Still, we think Blekko, which just launched publicly this morning, is worth paying attention to. Yes, it will probably fail — all startups are long shots, and competing with Google and Microsoft from day one is an extreme long shot. But, Blekko doesn’t need to beat either of them, but it just has to come in third place to be big enough to matter.
That said, Blekko has one big advantage over a lot of would-be Google competitors: Google couldn’t copy its core selling point even if it wanted to.
The main differentiator of Blekko is the ‘slashtag’. Slashtags are essentially filters for search results. Core slashtags are maintained by the community, a la Wikipedia, and consist of a list of domains that are considered authoritative on issues in those categories. So if a user types, say, ‘/health’ after a search term, only results from sites considered sources of quality health content will be displayed.
The important new feature that is being announced with today’s public launch is the ‘autofiring’ of slashtags.
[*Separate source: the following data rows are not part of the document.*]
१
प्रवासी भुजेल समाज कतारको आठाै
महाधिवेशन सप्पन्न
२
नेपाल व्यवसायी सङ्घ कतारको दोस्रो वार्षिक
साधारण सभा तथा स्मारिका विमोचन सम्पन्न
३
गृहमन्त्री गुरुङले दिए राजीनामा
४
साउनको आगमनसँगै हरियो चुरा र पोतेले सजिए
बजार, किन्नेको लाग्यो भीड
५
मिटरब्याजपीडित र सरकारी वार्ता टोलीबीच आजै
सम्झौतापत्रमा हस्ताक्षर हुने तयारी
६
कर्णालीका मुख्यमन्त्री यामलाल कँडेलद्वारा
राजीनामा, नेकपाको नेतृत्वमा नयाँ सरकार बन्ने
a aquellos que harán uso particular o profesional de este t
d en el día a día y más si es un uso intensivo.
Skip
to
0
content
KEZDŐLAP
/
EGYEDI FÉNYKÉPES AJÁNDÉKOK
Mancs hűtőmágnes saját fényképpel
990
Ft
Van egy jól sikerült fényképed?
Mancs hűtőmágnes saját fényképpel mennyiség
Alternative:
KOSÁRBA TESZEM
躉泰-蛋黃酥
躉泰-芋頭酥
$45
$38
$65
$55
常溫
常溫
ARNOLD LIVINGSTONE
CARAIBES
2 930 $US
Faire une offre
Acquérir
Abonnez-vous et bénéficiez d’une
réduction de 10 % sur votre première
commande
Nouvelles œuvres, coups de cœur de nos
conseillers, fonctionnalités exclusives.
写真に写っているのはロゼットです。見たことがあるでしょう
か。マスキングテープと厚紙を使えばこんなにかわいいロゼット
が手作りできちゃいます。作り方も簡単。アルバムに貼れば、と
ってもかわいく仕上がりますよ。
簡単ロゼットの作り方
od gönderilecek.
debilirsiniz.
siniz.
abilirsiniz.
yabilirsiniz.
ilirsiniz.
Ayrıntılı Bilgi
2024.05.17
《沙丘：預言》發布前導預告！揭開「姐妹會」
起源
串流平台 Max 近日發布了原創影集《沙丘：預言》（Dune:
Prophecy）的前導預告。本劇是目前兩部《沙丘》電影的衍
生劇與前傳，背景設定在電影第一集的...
Starting with seven key search categories — health, finance, lyrics, etc. — Blekko algorithmically detects when a search query would normally return a lot of ‘spammy’ results from within a certain category, generally from SEO farms. It then automatically applies the relevant slashtag, so that users never see spammy content to begin with.
This does seem to improve the quality — and in some cases safety — of search results in the covered areas. And, unlike most innovations in search, this isn’t something Google can simply replicate. Because the search leader is under constant regulatory scrutiny, it is constantly trying to prove that it takes no editorial stand whatsoever. Every tweak Google makes to its algorithm is met with howls of protest. If it started overtly excluding huge swathes of domains on subjective grounds, it would be swimming in lawsuits over night.
It seems clear that Blekko’s slashtags can be useful for some categories of search. Whether they can be useful more broadly, and whether the company can build up a large, active community to help it make them useful, remains to be seen. But if there’s really something here, Google may have trouble finding a way to replicate Blekko’s upside without getting itself in trouble.